April V. Taylor
As Ferguson residents and people all over the country anxiously await the decision of the grand jury on whether or not Officer Darren Wilson will be indicted for the death of unarmed teen Michael Brown, it appears that officials are using leaked documents to prepare the public for an indictment not to be returned. After a series of leaks through Twitter, the most recent leak of an autopsy report claims to corroborate Wilson’s story that a struggle took place at his vehicle prior to Brown being shot to death.
The document was obtained by the St. Louis Post Dispatch. The paper is refusing to release the actual document, but is claiming that Dr. Michael Graham, a St. Louis medical examiner who is not involved with the case against Wilson, claims to have evaluated the documents and determined that the evidence “does support that there was a significant altercation at the car.” Former St. Louis County Police Chief Tim Fitch made a statement to KMOX regarding the fact that he believes federal investigators are allowing information to be leaked as a way of “letting people down slowly” due to the fact that an indictment against Wilson is “very unlikely.”
It appears as though officials are justifying Wilson killing Brown based on there being a struggle inside of his vehicle. However, eyewitness accounts state that Wilson stopped Brown and his friend for jaywalking and approached them in an aggressive manner. Dorian Johnson, who was walking with Brown, states that Wilson started the scuffle with Brown by grabbing him by the back of his neck from within his vehicle. Eyewitness accounts also state that Brown was shot fatally in the head while in the act of surrendering, with his hands in the air.

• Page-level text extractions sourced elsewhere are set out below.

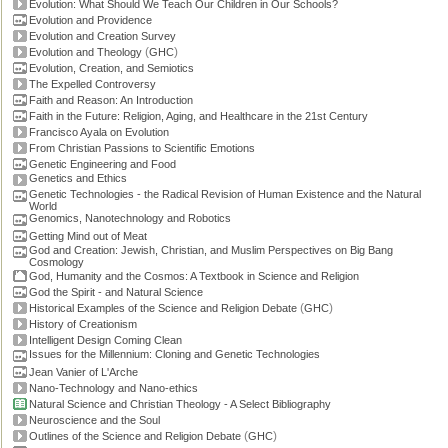
Evolution: What Should We Teach Our Children in Our Schools?
Evolution and Providence
Evolution and Creation Survey
(
)
Evolution and Theology
GHC
Evolution, Creation, and Semiotics
The Expelled Controversy
Faith and Reason: An Introduction
Faith in the Future: Religion, Aging, and Healthcare in the 21st Century
Francisco Ayala on Evolution
From Christian Passions to Scientific Emotions
Genetic Engineering and Food
Genetics and Ethics
Genetic Technologies - the Radical Revision of Human Existence and the Natural
World
Genomics, Nanotechnology and Robotics
Getting Mind out of Meat
God and Creation: Jewish, Christian, and Muslim Perspectives on Big Bang
Cosmology
God, Humanity and the Cosmos: A Textbook in Science and Religion
God the Spirit - and Natural Science
(
)
Historical Examples of the Science and Religion Debate
GHC
History of Creationism
Intelligent Design Coming Clean
Issues for the Millennium: Cloning and Genetic Technologies
Jean Vanier of L'Arche
Nano-Technology and Nano-ethics
Natural Science and Christian Theology - A Select Bibliography
Neuroscience and the Soul
(
)
Outlines of the Science and Religion Debate
GHC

As pointed out by CNN legal analyst Danny Cevallos, even if Wilson was justified in shooting Brown at the vehicle, “Ultimately, that officer will have to come up with justification not for firing his gun the first time, but for each and every bullet that came out of his firearm – whether at the car or away from the car.” This may be much harder to do based on the Supreme Court ruling from the 1985 case of Tennessee v. Garner where it was ruled illegal for a police officer to shoot and kill a fleeing, unarmed suspect. The current Missouri Revised Statute 563.046.1 which governs Missouri police officers use of force when making an arrest has not been updated to reflect that Supreme Court ruling which may present another issue.
Protesters and activists on the ground believe that officials are preparing them for the grand jury to not return an indictment based on the recent formation of the Ferguson Commission by Governor Jay Nixon and the observance of tactical teams performing drills in the area. The grand jury has officially been given until January to come back with their decision.